Dans son allocution, Faure Gnassingbé n’a pas manqué d’exprimer ses gratitudes pour l’élection du pays en octobre dernier à cet organe des Nations Unies prônant les droits de l’Homme. Il la conçoit comme « une opportunité sans précédent pour poursuivre le travail de longue haleine engagé au Togo » et prend l’engagement, au nom du Togo, de remplir la mission durant les trois ans de son mandat. « Nous nous attelons à cette tâche avec conviction et détermination », a-t-il déclaré.
C’est un érudit de la question des droits de l’Homme que l’on a entendu à la tribune, exhortant tous les membres et acteurs à s’engager pour le renforcement des droits de l’Homme dans le monde. Faure Gnassingbé est retourné dans l’Histoire pour évoquer le prétexte générique des griots du pouvoir pour se débiner devant le déficit démocratique au Togo, la crise sociopolitique connue par notre pays dans les années 90, et a laissé entendre que le Togo a appris de ce passé douloureux.
On retiendra surtout ses propos lénifiants sur la problématique des élections au Togo, la question de la criminalisation de la torture, les efforts (sic) faits en matière de droits de l’Homme…« Nous avons pris les mesures nécessaires avec hardiesse pour l’enracinement des droits de l’Homme dans toutes les sphères de la vie de notre peuple.
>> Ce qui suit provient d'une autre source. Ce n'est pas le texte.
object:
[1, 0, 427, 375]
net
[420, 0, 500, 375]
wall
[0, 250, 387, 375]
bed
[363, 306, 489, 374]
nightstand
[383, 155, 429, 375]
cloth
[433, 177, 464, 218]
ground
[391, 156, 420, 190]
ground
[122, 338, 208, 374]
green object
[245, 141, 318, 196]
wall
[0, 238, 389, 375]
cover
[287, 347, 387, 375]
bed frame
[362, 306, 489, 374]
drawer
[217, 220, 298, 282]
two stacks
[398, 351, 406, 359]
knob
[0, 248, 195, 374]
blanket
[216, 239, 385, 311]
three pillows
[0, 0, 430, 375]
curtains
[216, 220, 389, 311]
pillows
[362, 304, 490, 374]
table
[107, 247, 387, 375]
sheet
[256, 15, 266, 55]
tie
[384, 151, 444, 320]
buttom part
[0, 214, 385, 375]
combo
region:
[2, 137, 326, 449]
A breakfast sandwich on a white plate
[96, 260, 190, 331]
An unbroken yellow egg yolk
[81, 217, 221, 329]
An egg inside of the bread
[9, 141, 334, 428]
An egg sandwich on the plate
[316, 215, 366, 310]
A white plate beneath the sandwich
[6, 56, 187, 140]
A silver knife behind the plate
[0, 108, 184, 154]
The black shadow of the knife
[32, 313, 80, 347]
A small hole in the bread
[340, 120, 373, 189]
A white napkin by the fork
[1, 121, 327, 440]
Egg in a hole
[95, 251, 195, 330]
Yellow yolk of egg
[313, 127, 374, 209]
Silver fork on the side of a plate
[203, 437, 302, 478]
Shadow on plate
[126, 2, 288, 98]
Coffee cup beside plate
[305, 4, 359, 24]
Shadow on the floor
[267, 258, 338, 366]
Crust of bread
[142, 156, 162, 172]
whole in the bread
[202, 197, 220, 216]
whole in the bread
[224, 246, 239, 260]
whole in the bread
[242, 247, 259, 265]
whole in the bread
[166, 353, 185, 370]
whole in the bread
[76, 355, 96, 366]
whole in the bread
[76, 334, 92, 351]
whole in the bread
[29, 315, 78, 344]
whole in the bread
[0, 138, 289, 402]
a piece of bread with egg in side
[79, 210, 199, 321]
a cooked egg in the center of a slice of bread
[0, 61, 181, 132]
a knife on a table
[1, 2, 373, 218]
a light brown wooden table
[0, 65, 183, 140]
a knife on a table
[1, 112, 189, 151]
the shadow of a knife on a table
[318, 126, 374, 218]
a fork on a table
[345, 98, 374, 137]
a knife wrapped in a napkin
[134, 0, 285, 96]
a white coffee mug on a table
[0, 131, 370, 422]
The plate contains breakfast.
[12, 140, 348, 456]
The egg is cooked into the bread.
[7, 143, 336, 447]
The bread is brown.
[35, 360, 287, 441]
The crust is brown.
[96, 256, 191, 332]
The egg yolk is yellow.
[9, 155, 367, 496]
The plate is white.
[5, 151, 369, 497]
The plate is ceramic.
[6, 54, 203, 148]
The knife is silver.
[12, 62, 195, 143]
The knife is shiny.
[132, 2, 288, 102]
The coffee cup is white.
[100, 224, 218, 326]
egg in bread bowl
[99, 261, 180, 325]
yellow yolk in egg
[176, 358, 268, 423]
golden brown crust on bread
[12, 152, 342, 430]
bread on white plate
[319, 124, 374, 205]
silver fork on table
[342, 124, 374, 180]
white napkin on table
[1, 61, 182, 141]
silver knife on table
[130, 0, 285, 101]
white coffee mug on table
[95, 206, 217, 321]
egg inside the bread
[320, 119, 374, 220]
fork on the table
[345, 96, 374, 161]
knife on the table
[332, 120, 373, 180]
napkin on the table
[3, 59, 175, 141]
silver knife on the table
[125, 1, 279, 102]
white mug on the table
Que ce soit la refonte de l’arsenal juridique national pour intégrer les instruments normatifs internationaux relatifs aux droits de l’Homme ratifiés par le Togo, la liberté d’expression, d’association et de manifestation, l’organisation d’élections crédibles, transparentes sans violence, l’incrimination de la torture sous toutes ses formes, la protection des minorités, notamment les enfants, les femmes, les personnes handicapées et âgées », a-t-il dardé.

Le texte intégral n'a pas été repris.